Aim of the task:
Return only the count of lines in the listing below where the word "Future" appears.
------ The input ------
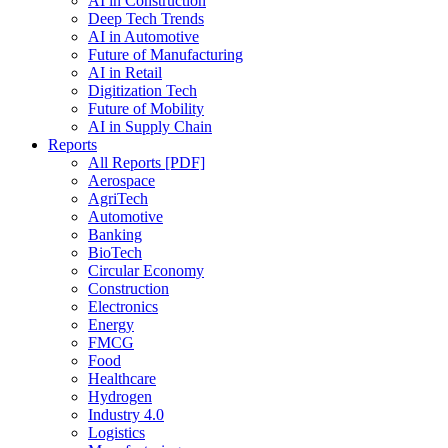
AI in Construction
Deep Tech Trends
AI in Automotive
Future of Manufacturing
AI in Retail
Digitization Tech
Future of Mobility
AI in Supply Chain
Reports
All Reports [PDF]
Aerospace
AgriTech
Automotive
Banking
BioTech
Circular Economy
Construction
Electronics
Energy
FMCG
Food
Healthcare
Hydrogen
Industry 4.0
Logistics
------
Answer space:
2